Lesetext:
%%

Wie kaum ein Zweiter hatte Herzog Kinski gefordert und ihm anspruchsvolle Hauptrollen zugeteilt, die wenig mit Kinskis Engagements in europäischen, häufig italienischen Genrefilmen gemein hatten. Herzogs historische Dramen forderten alles von Kinski und dieser war gern bereit, genau dies zu geben – steigerte sich jedoch gleichzeitig, vielleicht gerade deshalb, immer wieder in wahnwitzige Wut- und Gewaltausbrüche und cholerische Anfälle, die die ohnehin schwierigen Produktionsbedingungen weiter verschärften und die Projekte bisweilen ernsthaft gefährdeten. Offensichtlich war es die Professionalität aller Beteiligten, die persönliche Befindlichkeiten den großen Zielen, der Fertigstellung der Filme, unterordneten und unnachgiebig an den Erfolg glaubten, die vorzeitigen Abbrüche der Dreharbeiten verhinderten.

Nun war Kinski ja auch schon vor Herzogs Film als Enfant terrible bekannt und berüchtigt, Gerüchte von (Beinahe-)Mord und (Beinahe-)Totschlag während der Dreharbeiten machten die Runde und ließen den Boulevardblätterwald rauschen. Kinskis Autobiographien lassen kein gutes Haar an Herzog und beschimpfen ihn aufs Übelste. Herzog greift diese Themen mit einigen Jahren Abstand auf und erzählt auf spannende Weise seine Sicht der Dinge, holt sich bisweilen „Schützenhilfe“ von Zeitzeugen, die ihn bestätigen, lässt aber auch die Schauspielerinnen und Drehpartnerinnen Kinskis Eva Mattes und Claudia Cardinale zu Wort kommen, die ausschließlich Positives über Kinski zu berichten wissen. Wähnt man sich zunächst noch in einer moralisch fragwürdigen, späten Abrechnung eines in seiner Würde gekränkten Kinski-Opfers mit einem sich nicht mehr wehren könnenden Verstorbenen, entsteht so mit der Zeit ein differenziertes Bild, das sich bei aller Emotionalität immer wieder um Sachlichkeit und vor allem Fairness bemüht.

%%

Aufgabe A:
Schreibe aus dem Lesetext den Abschnitt neu, der mit den Worten „Wie kaum ein“ beginnt und mit „der Dreharbeiten verhinderten.“ endet. Ersetze darin „cholerische Anfälle“ durch „jähzornige Anfälle“.
Aufgabe B:
Beantworte anhand des Lesetextes die folgenden Fragen:
(i) In welchen Filmen hatte Kinski laut Lesetext seine Engagements, mit denen Herzogs Hauptrollen wenig gemein hatten?
(ii) Wie äußern sich Kinskis Autobiographien über Herzog?
(iii) Welche Schauspielerinnen lässt Herzog zu Wort kommen?

Bereitgestelltes Material:
%%

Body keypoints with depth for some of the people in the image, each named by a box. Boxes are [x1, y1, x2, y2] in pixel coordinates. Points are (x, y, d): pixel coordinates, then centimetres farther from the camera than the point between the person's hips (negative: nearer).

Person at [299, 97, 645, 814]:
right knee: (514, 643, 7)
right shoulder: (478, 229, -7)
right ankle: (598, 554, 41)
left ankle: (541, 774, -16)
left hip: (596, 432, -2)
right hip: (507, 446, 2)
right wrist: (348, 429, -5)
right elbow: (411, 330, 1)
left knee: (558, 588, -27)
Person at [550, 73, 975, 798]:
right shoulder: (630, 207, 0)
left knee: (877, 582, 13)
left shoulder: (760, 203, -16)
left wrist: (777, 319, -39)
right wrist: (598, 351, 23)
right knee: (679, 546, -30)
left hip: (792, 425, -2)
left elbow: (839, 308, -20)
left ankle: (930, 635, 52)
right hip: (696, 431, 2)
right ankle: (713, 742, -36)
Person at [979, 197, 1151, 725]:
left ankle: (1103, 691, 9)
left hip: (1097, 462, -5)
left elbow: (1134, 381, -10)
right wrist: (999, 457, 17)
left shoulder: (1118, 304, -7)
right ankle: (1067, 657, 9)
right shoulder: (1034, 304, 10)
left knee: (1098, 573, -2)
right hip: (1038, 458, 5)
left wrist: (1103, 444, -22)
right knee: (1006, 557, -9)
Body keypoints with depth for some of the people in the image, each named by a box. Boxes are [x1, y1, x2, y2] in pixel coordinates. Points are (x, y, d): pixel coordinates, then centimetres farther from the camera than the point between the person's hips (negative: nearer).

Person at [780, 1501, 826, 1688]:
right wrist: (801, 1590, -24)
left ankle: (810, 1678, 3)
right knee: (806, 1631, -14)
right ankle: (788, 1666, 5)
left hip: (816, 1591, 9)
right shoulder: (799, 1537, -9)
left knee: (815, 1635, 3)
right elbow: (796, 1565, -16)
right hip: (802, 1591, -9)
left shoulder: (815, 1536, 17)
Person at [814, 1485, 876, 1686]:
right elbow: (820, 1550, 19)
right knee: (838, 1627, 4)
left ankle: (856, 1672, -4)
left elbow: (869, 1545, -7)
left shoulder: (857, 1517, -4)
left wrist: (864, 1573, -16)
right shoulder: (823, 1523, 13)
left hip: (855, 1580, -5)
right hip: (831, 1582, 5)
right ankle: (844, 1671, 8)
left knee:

%%

Erwartete Lösung A:
Wie kaum ein Zweiter hatte Herzog Kinski gefordert und ihm anspruchsvolle Hauptrollen zugeteilt, die wenig mit Kinskis Engagements in europäischen, häufig italienischen Genrefilmen gemein hatten. Herzogs historische Dramen forderten alles von Kinski und dieser war gern bereit, genau dies zu geben – steigerte sich jedoch gleichzeitig, vielleicht gerade deshalb, immer wieder in wahnwitzige Wut- und Gewaltausbrüche und jähzornige Anfälle, die die ohnehin schwierigen Produktionsbedingungen weiter verschärften und die Projekte bisweilen ernsthaft gefährdeten. Offensichtlich war es die Professionalität aller Beteiligten, die persönliche Befindlichkeiten den großen Zielen, der Fertigstellung der Filme, unterordneten und unnachgiebig an den Erfolg glaubten, die vorzeitigen Abbrüche der Dreharbeiten verhinderten.

Erwartete Lösung B:
(i) In europäischen, häufig italienischen Genrefilmen.
(ii) Sie lassen kein gutes Haar an Herzog und beschimpfen ihn aufs Übelste.
(iii) Eva Mattes und Claudia Cardinale.